A couple of days ago I blogged on a new survey by Chris Beckett and Simon Inger of Scholarly Information Strategies looking at whether or not self-archiving of authors’ journal articles on open archives would be likely to lead to cancellation of journal subscriptions by libraries.
I had also conducted a survey of librarians’ opinion on the same topic earlier this year which received responses from 340 librarians (report available on the ALPSP website here; free summary article here). Although my methodology was much less sophisticated than this study’s (and there was some criticism on one of the lists that some of my questionnaire begged a key question), there are nevertheless some puzzling differences between the findings in the two surveys:
(1) Librarians in this new survey expressed no preference for the publisher’s final version over the author’s refereed post-print. I have no particular argument with the librarians on this but they appear to say something different in my survey. When we asked “What freely available versions would you consider an acceptable substitute for the journal?”, 97% chose the final journal pdf but only 39% the author’s post-print. The recent finding does seem anomalous, though: as the authors say, it is not concurrent with current observed behaviour. If it is a true finding, then it’s a concern for those who think there is value in the copy-editing, linking, formatting etc. that publishers do.

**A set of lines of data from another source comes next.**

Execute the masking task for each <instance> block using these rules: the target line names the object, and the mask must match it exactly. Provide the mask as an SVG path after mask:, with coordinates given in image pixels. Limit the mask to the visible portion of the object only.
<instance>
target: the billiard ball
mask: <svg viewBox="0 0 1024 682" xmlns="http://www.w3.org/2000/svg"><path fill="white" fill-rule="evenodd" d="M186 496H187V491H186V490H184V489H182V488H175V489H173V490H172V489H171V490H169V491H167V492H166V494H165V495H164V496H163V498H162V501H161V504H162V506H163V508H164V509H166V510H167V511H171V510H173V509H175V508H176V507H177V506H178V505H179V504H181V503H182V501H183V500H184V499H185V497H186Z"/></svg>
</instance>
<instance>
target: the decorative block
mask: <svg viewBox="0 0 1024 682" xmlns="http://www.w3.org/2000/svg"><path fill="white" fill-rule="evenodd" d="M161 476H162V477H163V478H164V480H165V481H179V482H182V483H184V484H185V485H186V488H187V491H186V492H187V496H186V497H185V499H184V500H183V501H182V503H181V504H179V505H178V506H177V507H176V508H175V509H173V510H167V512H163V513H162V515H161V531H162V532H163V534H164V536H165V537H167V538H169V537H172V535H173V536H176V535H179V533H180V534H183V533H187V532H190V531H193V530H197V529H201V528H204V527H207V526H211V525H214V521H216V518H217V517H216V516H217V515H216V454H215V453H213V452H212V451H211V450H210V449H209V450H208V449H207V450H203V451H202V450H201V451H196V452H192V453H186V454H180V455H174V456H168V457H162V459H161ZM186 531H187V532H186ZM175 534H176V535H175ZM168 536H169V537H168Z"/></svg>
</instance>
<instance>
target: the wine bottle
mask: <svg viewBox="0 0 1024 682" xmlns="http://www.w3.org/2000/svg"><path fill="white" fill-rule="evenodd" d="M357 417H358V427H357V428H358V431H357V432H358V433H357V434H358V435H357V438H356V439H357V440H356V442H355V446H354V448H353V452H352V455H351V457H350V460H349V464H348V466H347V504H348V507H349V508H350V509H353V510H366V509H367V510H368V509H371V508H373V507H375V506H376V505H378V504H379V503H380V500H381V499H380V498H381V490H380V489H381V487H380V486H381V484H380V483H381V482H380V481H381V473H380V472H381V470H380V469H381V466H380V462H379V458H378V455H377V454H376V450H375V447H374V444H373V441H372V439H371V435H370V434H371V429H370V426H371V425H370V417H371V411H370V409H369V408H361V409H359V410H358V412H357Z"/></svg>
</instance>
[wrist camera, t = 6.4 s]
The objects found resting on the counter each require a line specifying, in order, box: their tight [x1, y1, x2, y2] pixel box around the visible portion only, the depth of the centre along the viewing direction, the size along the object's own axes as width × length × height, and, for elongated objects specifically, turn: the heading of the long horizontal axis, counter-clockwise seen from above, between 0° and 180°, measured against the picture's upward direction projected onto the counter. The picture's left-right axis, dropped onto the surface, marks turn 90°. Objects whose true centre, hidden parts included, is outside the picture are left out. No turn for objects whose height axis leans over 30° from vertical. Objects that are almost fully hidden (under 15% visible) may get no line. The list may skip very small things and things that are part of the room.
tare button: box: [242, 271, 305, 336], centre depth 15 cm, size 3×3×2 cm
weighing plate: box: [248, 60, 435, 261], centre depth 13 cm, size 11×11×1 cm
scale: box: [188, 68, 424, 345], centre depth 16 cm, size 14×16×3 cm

(2) This survey finds that a 6 month embargo had little impact (on librarians’ preference for (delayed) OA material rather than the paid-for version), but that longer periods (12/24 months) had larger effects. Overall, the direction of the preference for more immediate material is hardly surprising, but the key point for many publishers is where the tipping point lies, and on this there appears to be a conflict with our earlier findings. The very different methodologies makes it hard to compare reliably, but my data showed only 18% of librarians regarded material embargoed for 4 or more months an acceptable substitute for a subscription.
Some other points:
(3) I have some doubts about the methodology (which others seem to share), although it was obviously done very carefully by experienced people. It’s not fully clear to me, though, that the matrices of options presented in the conjoint analysis really capture the choices faced by librarians. From a librarian’s perspective, for instance, there are important factors such as supplier support, ease of integration with library systems, etc. that were not represented in the study. Unlike Steven Harnad, however, I do think that it is reasonable to think about “acquisition” of OA content – the librarians’ role is to help library patrons with their searching and other information needs, and this includes using freely available tools. In a modern digital library, online resources have to be integrated with the library system and other resources, which takes time (& money). From a librarian’s perspective, therefore, it’s as reasonable to talk about acquiring free materials as for an organisation to talk about acquiring open source software.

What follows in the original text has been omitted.